True to Economics 101, the increasing supply has led to decreasing prices for WTI. Since the start of 2011, WTI has priced between 10% to 20% lower than Brent, spiking up to above 25% and currently at about a 15% discount.
HFC and WNR: Taking Advantage
This WTI price discount has benefited refiners that are geographically close to WTI production areas, or are connected directly via pipeline to WTI hubs like Cushing, Oklahoma. HollyFrontier and Western Refining are two such refiners. Four of HollyFrontier's five refineries fit this description (Cheyenne, El Dorado, Navajo and Tulsa), and Western Refining operates two refineries, in El Paso and Gallup, New Mexico, both in the region.
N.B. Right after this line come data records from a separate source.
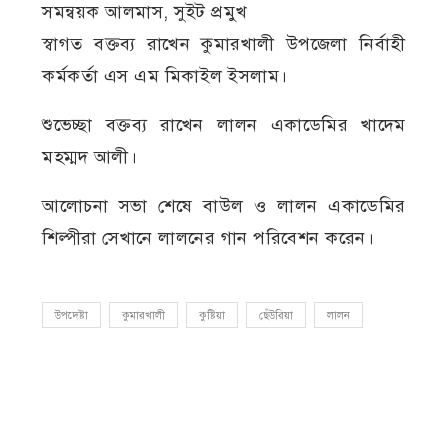
সমন্বয়ক আলমাস, সুইট প্রমুখ
স্বাগত বক্তব্য রাখেন কুমারখালী উপজেলা নির্বাহী
কর্মকর্তা এস এম মিকাইল ইসলাম।
শুভেচ্ছা বক্তব্য রাখেন লালন একাডেমির খাদেম
মহম্মদ আলী।
আলোচনা সভা শেষে বাউল ও লালন একাডেমির
শিল্পীরা সেখানে লালনের গান পরিবেশন করেন।
উপদেষ্টা
কুমারখালী
কুষ্টিয়া
ছেঁউরিয়া
লালন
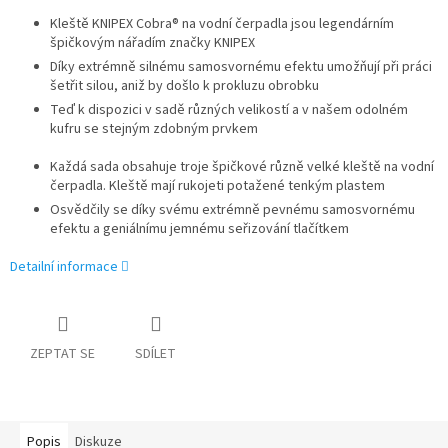
Kleště KNIPEX Cobra® na vodní čerpadla jsou legendárním
špičkovým nářadím značky KNIPEX
Díky extrémně silnému samosvornému efektu umožňují při práci
šetřit silou, aniž by došlo k prokluzu obrobku
Teď k dispozici v sadě různých velikostí a v našem odolném
kufru se stejným zdobným prvkem
Každá sada obsahuje troje špičkové různě velké kleště na vodní
čerpadla. Kleště mají rukojeti potažené tenkým plastem
Osvědčily se díky svému extrémně pevnému samosvornému
efektu a geniálnímu jemnému seřizování tlačítkem
Detailní informace
ZEPTAT SE
SDÍLET
Popis
Diskuze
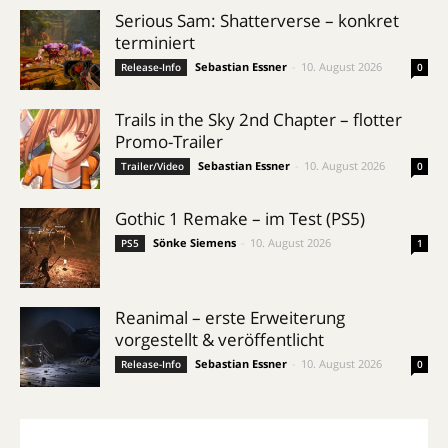
Serious Sam: Shatterverse – konkret
terminiert
Sebastian Essner
-
10. August 2026
Release-Info
0
Trails in the Sky 2nd Chapter – flotter
Promo-Trailer
Sebastian Essner
-
10. August 2026
Trailer/Video
0
Gothic 1 Remake – im Test (PS5)
Sönke Siemens
-
10. August 2026
PS5
1
Reanimal – erste Erweiterung
vorgestellt & veröffentlicht
Sebastian Essner
-
10. August 2026
Release-Info
0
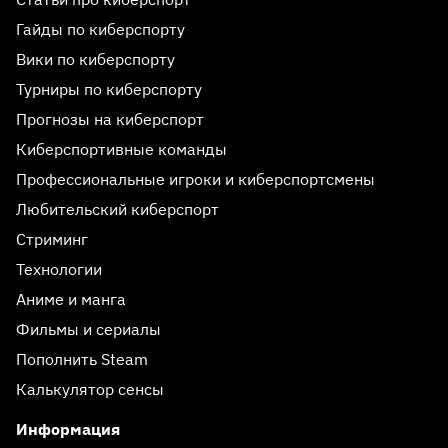
Гайды по киберспорту
Вики по киберспорту
Турниры по киберспорту
Прогнозы на киберспорт
Киберспортивные команды
Профессиональные игроки и киберспортсмены
Любительский киберспорт
Стриминг
Технологии
Аниме и манга
Фильмы и сериалы
Пополнить Steam
Калькулятор сенсы
Информация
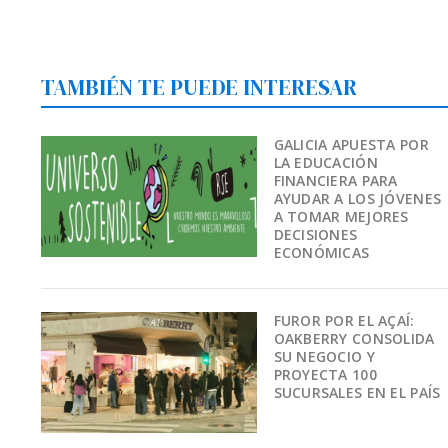
TAMBIÉN TE PUEDE INTERESAR
GALICIA APUESTA POR
LA EDUCACIÓN
FINANCIERA PARA
AYUDAR A LOS JÓVENES
A TOMAR MEJORES
DECISIONES
ECONÓMICAS
FUROR POR EL AÇAÍ:
OAKBERRY CONSOLIDA
SU NEGOCIO Y
PROYECTA 100
SUCURSALES EN EL PAÍS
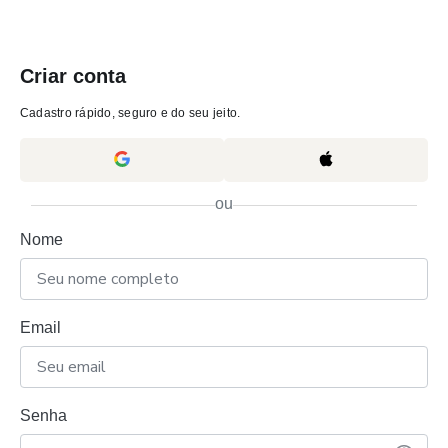
Criar conta
Cadastro rápido, seguro e do seu jeito.
ou
Nome
Email
Senha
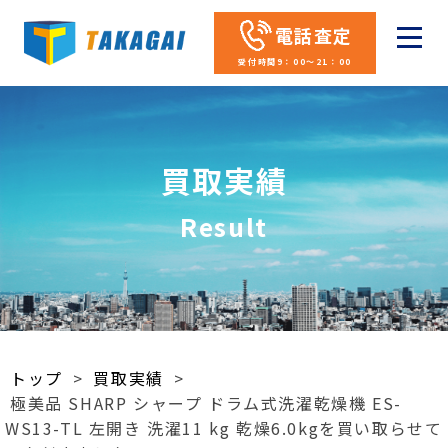
電話査定
受付時間9：00～21：00
買取実績
Result
トップ
>
買取実績
>
極美品 SHARP シャープ ドラム式洗濯乾燥機 ES-
WS13-TL 左開き 洗濯11 kg 乾燥6.0kgを買い取らせて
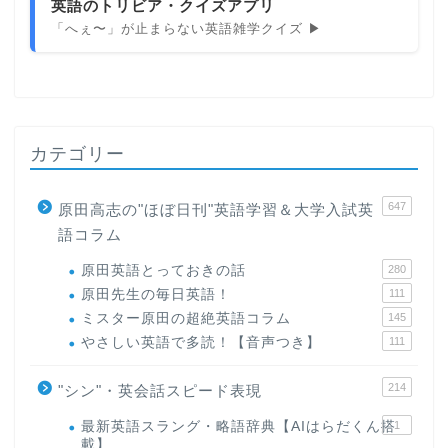
英語のトリビア・クイズアプリ
「へぇ〜」が止まらない英語雑学クイズ ▶
カテゴリー
647
原田高志の"ほぼ日刊"英語学習＆大学入試英
語コラム
原田英語とっておきの話
280
原田先生の毎日英語！
111
ミスター原田の超絶英語コラム
145
やさしい英語で多読！【音声つき】
111
214
"シン"・英会話スピード表現
最新英語スラング・略語辞典【AIはらだくん搭
1
載】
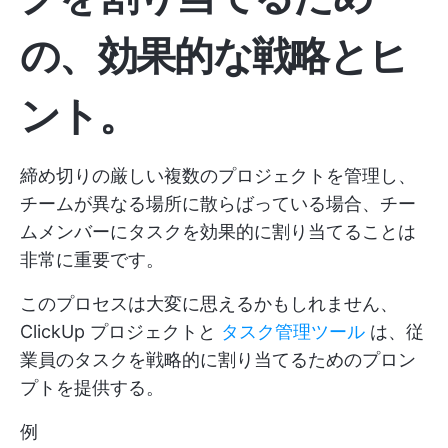
の、効果的な戦略とヒ
ント。
締め切りの厳しい複数のプロジェクトを管理し、
チームが異なる場所に散らばっている場合、チー
ムメンバーにタスクを効果的に割り当てることは
非常に重要です。
このプロセスは大変に思えるかもしれません、
ClickUp
プロジェクトと
タスク管理ツール
は、従
業員のタスクを戦略的に割り当てるためのプロン
プトを提供する。
例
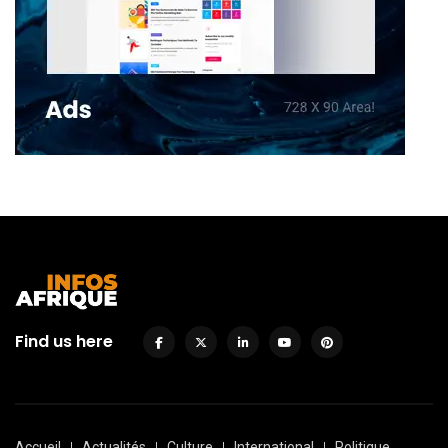
Find us here
Accueil
Actualités
Culture
International
Politique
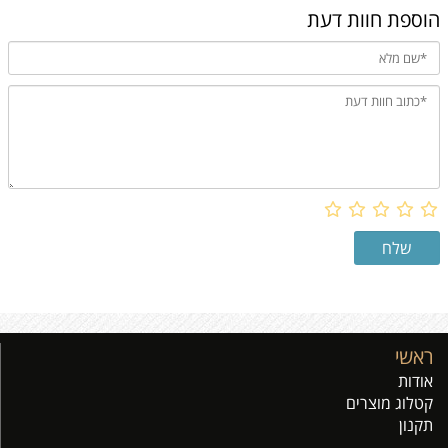
הוספת חוות דעת
ראשי
אודות
קטלוג מוצרים
תקנון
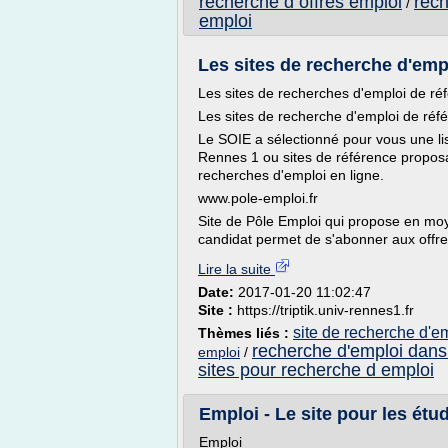
recherche d offres emploi
rech
/
emploi
Les sites de recherche d'empl
Les sites de recherches d'emploi de ré
Les sites de recherche d'emploi de réf
Le SOIE a sélectionné pour vous une list
Rennes 1 ou sites de référence proposa
recherches d'emploi en ligne.
www.pole-emploi.fr
Site de Pôle Emploi qui propose en moy
candidat permet de s'abonner aux offres
Lire la suite
Date:
2017-01-20 11:02:47
Site :
https://triptik.univ-rennes1.fr
site de recherche d'e
Thèmes liés :
recherche d'emploi dans 
emploi
/
sites pour recherche d emploi
Emploi - Le site pour les étu
Emploi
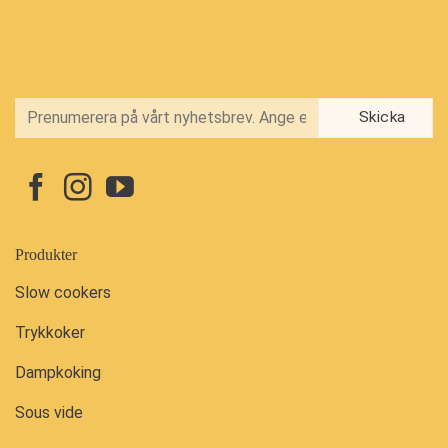
Produkter
Slow cookers
Trykkoker
Dampkoking
Sous vide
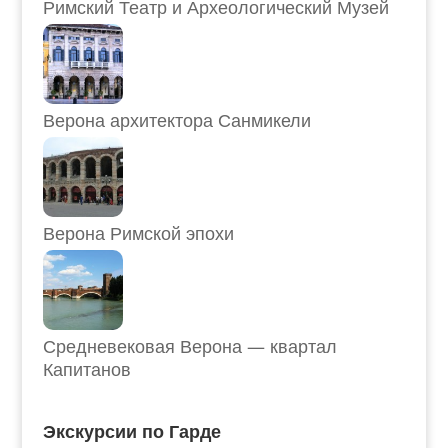
Римский Театр и Археологический Музей
Верона архитектора Санмикели
Верона Римской эпохи
Средневековая Верона — квартал
Капитанов
Экскурсии по Гарде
Easy access to lower-cost WTI gives them a cost advantage against other refiners, and this can be seen in the margins. While firms like Valero (VLO) and Tesoro (TSO) continue to generate gross margins around 10%, HFC and WNR produced 18% and 17%, respectively, for 2011. In the refining business, where revenue levels are tremendous (HFC was over $15.5 billion last year), each point of margin leads to big gains in profits.
Can It Last?
HFC and WNR are in MFI because the market doesn't believe the current situation will last indefinitely. Steps are already being taken to free up the WTI backlog. The Seaway pipeline from Cushing to the Gulf Coast was recently reversed, sending flow out of Cushing to alleviate the bottleneck. Combined with planned new refining and pipeline projects, over time the WTI/Brent spread will most likely reduce back to more historically normal levels. But this could take some time to come to fruition.